Any film with the word “kadhal” in the title is usually served in one of three flavours – a general romance; its cutesy variant, the rom-com; or what might be called the rom-trag, where Boy and Girl jump off a cliff or are hacked to pieces or <insert preferred mode of death/separation here>. Nalan Kumarasamy’s Kadhalum Kadandhu Pogum is (d) none of the above. The story gets going when Yazhini (Madonna Sebastian) loses her IT job in a recession. She has to give up the posh high-rise apartment she shared with roomies and move into a matchbox of a flat, past a low entrance that bears the warning: Kunindhu sellavum. It’s a constant reminder of just how much she’s come down in life. Another reminder lives in the opposite flat, a rowdy named Kathir (Vijay Sethupathi). A less adventurous film would chart their unlikely love story – opposites attract, et cetera. Kadhalum Kadandhu Pogum, though, invites us to ponder this question: What kind of relationship can there be between a girl who reads A Brief History of Time and a guy who’s just been released from jail? This is, in many ways, an anti-romance. It’s no accident that the film Yazhini and Kathir end up watching on TV is… Kaadhalikka Neramillai. Who has time for love?

▶ INPUT DATA:
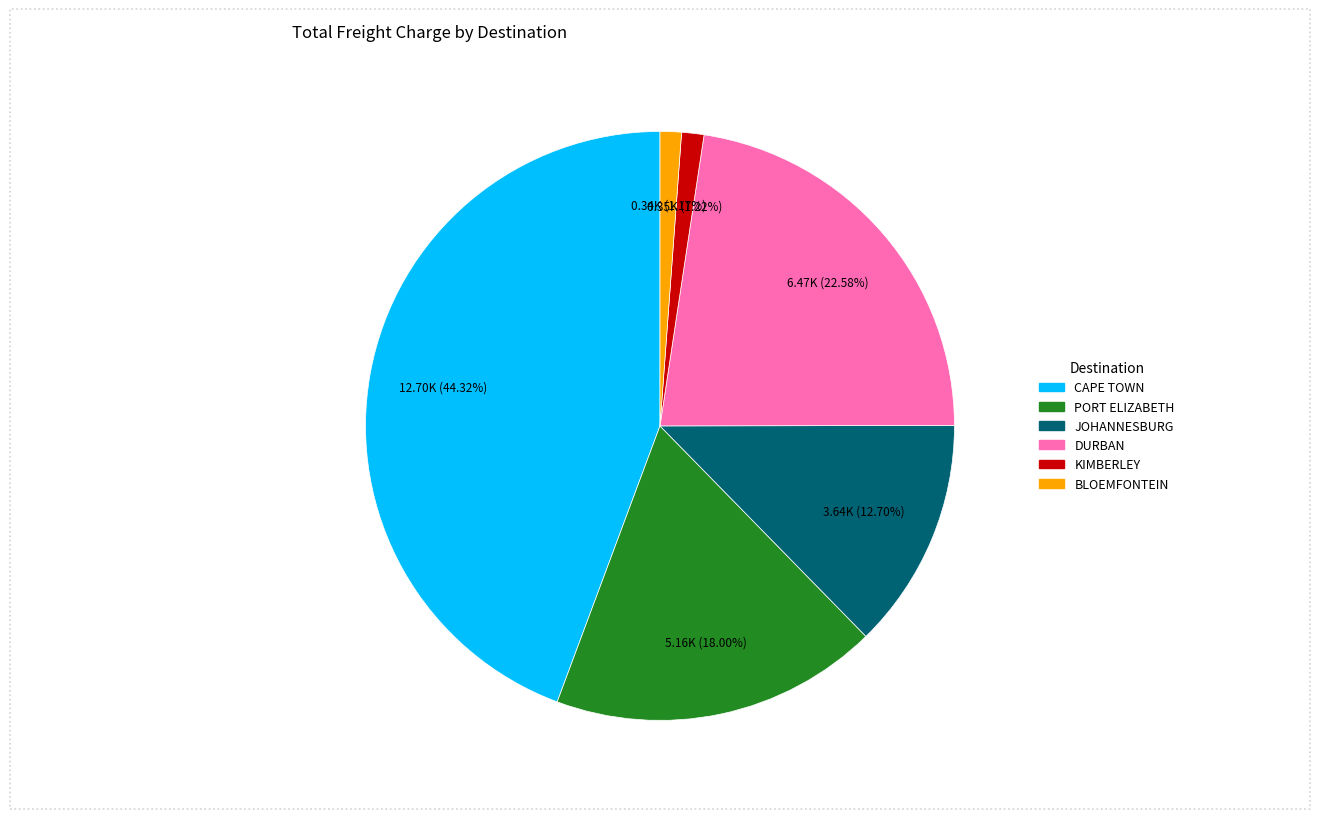

Is there a majority slice in this chart?

No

▶ WHAT IS REQUIRED:
Could you write the next paragraph of the review of Kadhalum Kadandhu Pogum, picking up after its final sentence?

▶ RESPONSE FOR THIS EXERCISE:
There are other things to think about. Yazhini needs a job right now, but she also harbours a vague ambition that she cannot put into precise words. Kathir says that’s okay. Goals should not be easily understood. The film is filled with these lovely little non-dialoguey half-thoughts, which crop up when real people converse. I loved how Yazhini’s father reacted to her running away from their home in Vizhuppuram, with the calmest of video messages informing the family about her decision. He catches her at the railway station and says, “Unakku enna venum-nu adam pudichaa dhaane adhoda importance engalukku puriyum?” This doesn’t sound like a line from a movie dad but from someone you may find at home, reading a newspaper in an easy chair. Kathir has a goal too. He wants to own a bar. And till that happens, till he gets rich, he’s got to watch what he spends. Note the scene where he pays for Yazhini’s breakfast and later asks her to pay him back. It isn’t just a funny moment about a man who wanted to show off in front of the hotel manager. It also showcases his desperation.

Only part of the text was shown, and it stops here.